The proposed learning paradigms may prove handy for Neural Architecture Search (NAS) which stands for a design software system for automatically learning the optimal parameters and optimal structures of deep learning networks. We shall highlight two such design examples:

- Deep-PCA and its variants may prove handy to both Regressive NAS (RNAS) and Progressive NAS (PNAS) design strategies. Some illuminating applications, including neural networks with improved classification and/or enhanced super-resolution images, will be showcased.
- As another example, our simulation study shows that a proper combination of DCA-based knowledge distillation and hierarchical clustering can yield the best RNAS design.

**Bio**: S.Y. Kung, Life Fellow of IEEE, is a Professor at Department of Electrical Engineering in Princeton University.
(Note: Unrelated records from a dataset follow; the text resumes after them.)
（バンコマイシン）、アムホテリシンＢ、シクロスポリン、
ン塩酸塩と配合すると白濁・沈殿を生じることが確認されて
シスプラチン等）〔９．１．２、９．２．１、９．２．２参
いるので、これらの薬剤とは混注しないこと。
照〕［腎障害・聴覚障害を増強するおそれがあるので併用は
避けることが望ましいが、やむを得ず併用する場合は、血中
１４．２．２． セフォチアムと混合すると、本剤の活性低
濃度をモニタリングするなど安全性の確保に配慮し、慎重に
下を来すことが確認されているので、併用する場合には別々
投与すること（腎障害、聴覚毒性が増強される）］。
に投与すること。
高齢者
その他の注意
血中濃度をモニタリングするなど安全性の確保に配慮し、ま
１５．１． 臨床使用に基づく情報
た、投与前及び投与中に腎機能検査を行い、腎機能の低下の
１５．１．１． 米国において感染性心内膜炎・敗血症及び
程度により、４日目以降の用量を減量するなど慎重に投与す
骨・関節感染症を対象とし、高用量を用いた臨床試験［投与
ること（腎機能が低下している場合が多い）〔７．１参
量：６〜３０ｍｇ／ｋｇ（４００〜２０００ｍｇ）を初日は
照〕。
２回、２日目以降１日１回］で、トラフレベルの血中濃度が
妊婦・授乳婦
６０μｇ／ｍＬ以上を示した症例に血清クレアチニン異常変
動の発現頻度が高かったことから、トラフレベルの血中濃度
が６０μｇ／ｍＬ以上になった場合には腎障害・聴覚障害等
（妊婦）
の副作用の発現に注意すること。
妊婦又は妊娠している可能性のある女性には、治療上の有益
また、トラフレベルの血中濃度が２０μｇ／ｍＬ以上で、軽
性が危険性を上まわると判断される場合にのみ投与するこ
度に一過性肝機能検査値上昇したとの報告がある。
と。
His research areas include machine learning, data mining, systematic design of (deep-learning)
neural networks, statistical estimation, VLSI array processors, signal and multimedia information processing, and most recently compressive privacy. He was a founding member of several Technical Committees (TC) of the
IEEE Signal Processing Society. He was elected to Fellow in 1988 and served as a Member of the Board of Governors of the IEEE Signal Processing Society (1989-1991). He was a recipient of IEEE Signal Processing
Society's Technical Achievement Award for the contributions on "parallel processing and neural network algorithms for signal processing" (1992); a Distinguished Lecturer of IEEE Signal Processing Society (1994); a
recipient of IEEE Signal Processing Society's Best Paper Award for his publication on principal component neural networks (1996); and a recipient of the IEEE Third Millennium Medal (2000). Since 1990, he has been the
Editor-In-Chief of the Journal of VLSI Signal Processing Systems. He served as the first Associate Editor in VLSI Area (1984) and the first Associate Editor in Neural Network (1991) for the IEEE Transactions on Signal
Processing. He has authored and co-authored more than 500 technical publications and numerous textbooks including "VLSI Array Processors", Prentice-Hall (1988); "Digital Neural Networks", Prentice-Hall (1993) ;
"Principal Component Neural Networks", John-Wiley (1996); "Biometric Authentication: A Machine Learning Approach", Prentice-Hall (2004); and "Kernel Methods and Machine Learning”, Cambridge University Press (2014).